Las dos noticias irreversibles del pasado domingo son la extraordinaria victoria electoral de Pablo Casado y la iniciativa de exigir el voto a tumba abierta, con las papeletas de las 32 candidaturas europeas expuestas a la vista del votante y de sus vecinos si desean saber a quién vota. No han escaseado los alaridos alarmados de los guardianes de la Constitución, al detectar la vulneración del secreto de sufragio. A continuación, exponían su ropa interior en Instagram. Y por qué se presupone que nadie miente al votar.

La orientación del voto de un ser humano ha pasado a ser tan irrelevante como su religión, a la hora de estigmatizarlo. En estos tiempos de infidelidades electorales en serie, en que hubo personas que votaron a cuatro partidos distintos en un solo domingo, estallaría cualquier algoritmo encaminado a describir y explotar sus afinidades ideológicas. La pertinencia del sigilo absoluto electoral parece discutible, y menos grave que citar a los enfermos en la consulta en voz alta, para público conocimiento de su afección.
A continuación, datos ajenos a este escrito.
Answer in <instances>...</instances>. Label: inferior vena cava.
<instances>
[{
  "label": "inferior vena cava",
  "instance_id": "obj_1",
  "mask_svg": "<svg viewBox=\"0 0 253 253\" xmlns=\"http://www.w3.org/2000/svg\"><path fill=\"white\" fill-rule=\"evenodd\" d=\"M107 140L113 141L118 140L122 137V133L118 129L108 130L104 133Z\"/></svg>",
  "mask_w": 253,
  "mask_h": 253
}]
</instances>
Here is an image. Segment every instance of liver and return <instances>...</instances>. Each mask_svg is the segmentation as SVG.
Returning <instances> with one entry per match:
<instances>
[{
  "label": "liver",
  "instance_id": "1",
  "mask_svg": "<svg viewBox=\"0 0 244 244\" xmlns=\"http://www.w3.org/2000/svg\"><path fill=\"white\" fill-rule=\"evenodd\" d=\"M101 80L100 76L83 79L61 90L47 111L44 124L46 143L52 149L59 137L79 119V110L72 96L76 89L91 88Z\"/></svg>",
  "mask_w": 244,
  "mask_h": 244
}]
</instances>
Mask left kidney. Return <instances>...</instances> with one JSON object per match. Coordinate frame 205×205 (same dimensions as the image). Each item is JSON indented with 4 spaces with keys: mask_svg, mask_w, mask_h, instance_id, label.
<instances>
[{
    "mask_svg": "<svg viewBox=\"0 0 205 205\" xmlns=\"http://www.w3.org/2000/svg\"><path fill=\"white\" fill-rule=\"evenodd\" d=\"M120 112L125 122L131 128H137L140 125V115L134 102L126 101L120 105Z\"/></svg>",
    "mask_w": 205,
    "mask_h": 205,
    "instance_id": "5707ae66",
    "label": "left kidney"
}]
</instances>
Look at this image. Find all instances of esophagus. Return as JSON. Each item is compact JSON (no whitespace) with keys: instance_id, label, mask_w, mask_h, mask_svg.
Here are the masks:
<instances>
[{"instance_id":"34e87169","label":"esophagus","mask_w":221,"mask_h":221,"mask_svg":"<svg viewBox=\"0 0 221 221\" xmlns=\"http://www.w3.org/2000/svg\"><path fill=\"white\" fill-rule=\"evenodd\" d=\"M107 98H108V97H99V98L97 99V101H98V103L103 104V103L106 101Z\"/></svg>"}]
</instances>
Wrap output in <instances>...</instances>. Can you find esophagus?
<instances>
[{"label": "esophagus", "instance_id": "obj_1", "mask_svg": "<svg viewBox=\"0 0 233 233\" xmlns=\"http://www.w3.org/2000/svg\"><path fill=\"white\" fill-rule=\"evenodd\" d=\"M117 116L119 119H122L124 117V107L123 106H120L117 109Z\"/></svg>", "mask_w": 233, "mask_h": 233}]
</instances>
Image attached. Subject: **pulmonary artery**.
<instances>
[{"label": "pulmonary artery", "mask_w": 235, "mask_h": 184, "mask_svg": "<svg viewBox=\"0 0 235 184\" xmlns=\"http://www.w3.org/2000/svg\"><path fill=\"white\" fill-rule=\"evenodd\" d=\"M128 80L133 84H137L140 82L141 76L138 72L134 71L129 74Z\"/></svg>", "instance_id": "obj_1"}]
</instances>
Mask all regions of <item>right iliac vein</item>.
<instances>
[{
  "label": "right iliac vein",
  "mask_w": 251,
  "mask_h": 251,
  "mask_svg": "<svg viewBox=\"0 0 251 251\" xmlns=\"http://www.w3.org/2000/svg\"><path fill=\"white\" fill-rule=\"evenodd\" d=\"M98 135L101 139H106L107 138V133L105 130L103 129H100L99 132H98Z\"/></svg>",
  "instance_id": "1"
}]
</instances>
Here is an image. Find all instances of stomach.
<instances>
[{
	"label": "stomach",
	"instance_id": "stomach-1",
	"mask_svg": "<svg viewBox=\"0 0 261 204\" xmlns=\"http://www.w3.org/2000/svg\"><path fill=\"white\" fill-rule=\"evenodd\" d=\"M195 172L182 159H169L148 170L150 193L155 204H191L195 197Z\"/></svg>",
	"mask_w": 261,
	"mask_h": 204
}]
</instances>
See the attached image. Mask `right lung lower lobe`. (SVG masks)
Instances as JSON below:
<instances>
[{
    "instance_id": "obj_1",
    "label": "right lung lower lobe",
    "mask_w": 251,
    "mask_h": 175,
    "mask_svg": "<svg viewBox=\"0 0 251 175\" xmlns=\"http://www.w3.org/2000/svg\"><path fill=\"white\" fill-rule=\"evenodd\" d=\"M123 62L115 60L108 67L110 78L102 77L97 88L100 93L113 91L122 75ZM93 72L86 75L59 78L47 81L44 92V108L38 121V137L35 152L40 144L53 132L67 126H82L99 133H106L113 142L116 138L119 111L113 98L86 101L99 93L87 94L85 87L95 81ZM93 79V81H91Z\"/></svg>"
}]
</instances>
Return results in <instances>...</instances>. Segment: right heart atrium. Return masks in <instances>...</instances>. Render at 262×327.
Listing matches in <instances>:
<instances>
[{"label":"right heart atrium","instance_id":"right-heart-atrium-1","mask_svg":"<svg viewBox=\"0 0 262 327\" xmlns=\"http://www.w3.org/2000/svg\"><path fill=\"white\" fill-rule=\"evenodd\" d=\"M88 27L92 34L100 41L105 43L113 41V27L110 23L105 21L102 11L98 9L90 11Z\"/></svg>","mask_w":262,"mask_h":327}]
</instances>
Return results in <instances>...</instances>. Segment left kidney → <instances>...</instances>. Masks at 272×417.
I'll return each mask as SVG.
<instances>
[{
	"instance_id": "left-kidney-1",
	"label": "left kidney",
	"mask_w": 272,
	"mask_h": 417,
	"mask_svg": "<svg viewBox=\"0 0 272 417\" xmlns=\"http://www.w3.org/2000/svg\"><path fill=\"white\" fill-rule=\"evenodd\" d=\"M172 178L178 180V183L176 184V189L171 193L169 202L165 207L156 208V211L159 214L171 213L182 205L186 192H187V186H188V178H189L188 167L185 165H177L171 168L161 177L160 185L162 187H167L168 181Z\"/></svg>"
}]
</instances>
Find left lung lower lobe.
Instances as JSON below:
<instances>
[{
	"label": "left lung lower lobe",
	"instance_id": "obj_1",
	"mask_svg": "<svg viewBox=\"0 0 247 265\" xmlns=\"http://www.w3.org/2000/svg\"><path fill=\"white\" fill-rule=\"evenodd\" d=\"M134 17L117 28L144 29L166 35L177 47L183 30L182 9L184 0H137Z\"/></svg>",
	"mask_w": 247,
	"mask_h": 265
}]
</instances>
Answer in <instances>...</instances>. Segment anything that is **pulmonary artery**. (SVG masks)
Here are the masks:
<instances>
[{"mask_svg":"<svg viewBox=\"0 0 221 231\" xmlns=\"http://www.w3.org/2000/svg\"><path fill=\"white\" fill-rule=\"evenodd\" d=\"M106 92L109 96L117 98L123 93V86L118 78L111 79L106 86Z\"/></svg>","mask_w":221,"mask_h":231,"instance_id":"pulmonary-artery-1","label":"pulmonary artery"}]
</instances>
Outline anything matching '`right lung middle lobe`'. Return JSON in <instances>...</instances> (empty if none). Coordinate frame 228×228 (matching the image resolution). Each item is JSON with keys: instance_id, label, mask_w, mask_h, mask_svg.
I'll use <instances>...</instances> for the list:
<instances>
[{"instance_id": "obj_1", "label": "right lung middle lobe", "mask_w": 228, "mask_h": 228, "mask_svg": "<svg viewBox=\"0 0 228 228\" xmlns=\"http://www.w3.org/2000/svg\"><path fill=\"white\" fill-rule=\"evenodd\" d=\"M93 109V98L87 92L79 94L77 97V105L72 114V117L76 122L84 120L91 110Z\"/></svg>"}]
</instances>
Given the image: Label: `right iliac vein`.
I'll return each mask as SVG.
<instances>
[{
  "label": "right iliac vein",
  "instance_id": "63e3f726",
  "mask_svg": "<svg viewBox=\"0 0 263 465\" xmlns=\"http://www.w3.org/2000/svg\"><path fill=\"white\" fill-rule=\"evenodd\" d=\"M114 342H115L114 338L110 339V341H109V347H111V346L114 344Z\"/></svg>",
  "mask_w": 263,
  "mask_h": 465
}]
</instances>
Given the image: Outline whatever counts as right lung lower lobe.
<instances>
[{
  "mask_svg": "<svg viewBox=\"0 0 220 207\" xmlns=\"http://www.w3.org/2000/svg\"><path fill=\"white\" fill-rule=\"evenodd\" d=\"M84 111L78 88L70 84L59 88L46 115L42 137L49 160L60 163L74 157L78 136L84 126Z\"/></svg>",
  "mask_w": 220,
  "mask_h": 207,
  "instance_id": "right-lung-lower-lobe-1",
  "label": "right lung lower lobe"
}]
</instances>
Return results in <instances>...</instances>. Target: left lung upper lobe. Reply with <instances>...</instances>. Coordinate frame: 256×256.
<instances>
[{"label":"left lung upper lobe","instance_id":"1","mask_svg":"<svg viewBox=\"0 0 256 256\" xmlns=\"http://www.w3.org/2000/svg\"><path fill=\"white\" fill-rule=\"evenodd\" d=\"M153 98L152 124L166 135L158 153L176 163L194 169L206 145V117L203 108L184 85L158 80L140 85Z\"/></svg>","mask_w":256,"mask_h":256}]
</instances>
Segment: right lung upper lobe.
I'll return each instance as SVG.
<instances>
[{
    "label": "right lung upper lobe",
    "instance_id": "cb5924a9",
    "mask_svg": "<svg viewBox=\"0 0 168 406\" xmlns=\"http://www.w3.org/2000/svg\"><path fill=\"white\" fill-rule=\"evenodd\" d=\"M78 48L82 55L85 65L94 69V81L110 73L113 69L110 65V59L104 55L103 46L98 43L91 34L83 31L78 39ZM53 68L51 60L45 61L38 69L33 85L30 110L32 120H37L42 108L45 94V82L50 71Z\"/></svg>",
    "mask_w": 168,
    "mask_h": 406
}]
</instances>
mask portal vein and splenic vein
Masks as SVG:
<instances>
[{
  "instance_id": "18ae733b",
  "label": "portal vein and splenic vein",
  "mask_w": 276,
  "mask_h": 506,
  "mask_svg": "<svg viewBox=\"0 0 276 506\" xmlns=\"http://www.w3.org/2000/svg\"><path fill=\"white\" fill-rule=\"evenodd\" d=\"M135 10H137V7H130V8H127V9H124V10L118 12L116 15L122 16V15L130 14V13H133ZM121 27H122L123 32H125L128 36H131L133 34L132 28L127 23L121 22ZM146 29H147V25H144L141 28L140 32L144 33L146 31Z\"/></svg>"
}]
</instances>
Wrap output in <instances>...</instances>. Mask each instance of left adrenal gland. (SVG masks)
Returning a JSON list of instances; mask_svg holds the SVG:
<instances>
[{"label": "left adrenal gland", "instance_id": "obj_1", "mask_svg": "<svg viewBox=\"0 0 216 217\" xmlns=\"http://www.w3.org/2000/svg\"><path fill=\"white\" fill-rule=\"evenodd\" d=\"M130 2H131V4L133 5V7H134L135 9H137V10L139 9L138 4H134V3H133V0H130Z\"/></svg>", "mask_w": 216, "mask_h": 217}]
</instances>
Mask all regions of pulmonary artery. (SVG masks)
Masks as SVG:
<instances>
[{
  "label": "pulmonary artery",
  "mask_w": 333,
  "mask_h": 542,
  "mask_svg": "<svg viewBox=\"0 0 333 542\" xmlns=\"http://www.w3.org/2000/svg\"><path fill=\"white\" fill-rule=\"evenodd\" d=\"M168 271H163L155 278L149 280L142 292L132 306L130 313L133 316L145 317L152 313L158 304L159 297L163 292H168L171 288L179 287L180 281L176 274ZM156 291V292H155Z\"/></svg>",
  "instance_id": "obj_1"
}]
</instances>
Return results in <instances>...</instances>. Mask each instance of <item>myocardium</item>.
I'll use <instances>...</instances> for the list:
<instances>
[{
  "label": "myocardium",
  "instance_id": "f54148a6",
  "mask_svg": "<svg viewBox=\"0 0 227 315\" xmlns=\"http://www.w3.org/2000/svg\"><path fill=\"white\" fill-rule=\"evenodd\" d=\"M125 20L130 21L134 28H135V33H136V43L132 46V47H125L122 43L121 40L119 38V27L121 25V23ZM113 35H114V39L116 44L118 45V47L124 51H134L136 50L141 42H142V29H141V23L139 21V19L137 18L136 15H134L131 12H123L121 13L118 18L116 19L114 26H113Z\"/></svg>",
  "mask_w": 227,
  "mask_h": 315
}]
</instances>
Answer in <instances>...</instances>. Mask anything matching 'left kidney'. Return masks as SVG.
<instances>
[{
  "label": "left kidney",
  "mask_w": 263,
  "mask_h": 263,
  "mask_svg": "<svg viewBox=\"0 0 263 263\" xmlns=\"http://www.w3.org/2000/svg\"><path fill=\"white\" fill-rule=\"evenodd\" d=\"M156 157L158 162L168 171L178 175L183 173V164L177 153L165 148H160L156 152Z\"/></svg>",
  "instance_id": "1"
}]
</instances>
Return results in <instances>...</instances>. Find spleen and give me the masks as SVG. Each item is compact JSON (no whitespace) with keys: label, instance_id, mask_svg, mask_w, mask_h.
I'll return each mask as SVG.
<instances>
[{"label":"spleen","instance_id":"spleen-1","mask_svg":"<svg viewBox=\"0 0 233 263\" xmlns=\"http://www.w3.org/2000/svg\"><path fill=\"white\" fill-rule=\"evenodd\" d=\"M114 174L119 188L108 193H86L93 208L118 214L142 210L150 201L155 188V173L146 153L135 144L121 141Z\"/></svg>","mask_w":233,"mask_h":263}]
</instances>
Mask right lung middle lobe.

Las reticencias de votar cara al público se extenderán pronto a actividades más repulsivas, como pedir un chuletón en un restaurante a la vista de la concurrencia. Sigue existiendo quien vota por correo para sortear la curiosidad del pueblo. Esta respetable sacralización del sufragio, también implica la convicción de que el voto y su emisor son tan importantes que el planeta entero vive pendiente de la decisión. Frente a estas cautelas, recuerdo como un exceso a Miguel Durán de la ONCE detalándome los pliegues intelectuales de cada una de sus apuestas electorales. Siento decir que no afectó a mi imagen del personaje, en un mundo donde el exceso de información ajusta las valoraciones humanas a criterios cada vez más indefinidos. La principal razón para no compartir el voto propio es no influir en el ajeno. O haber olvidado a quién se votó.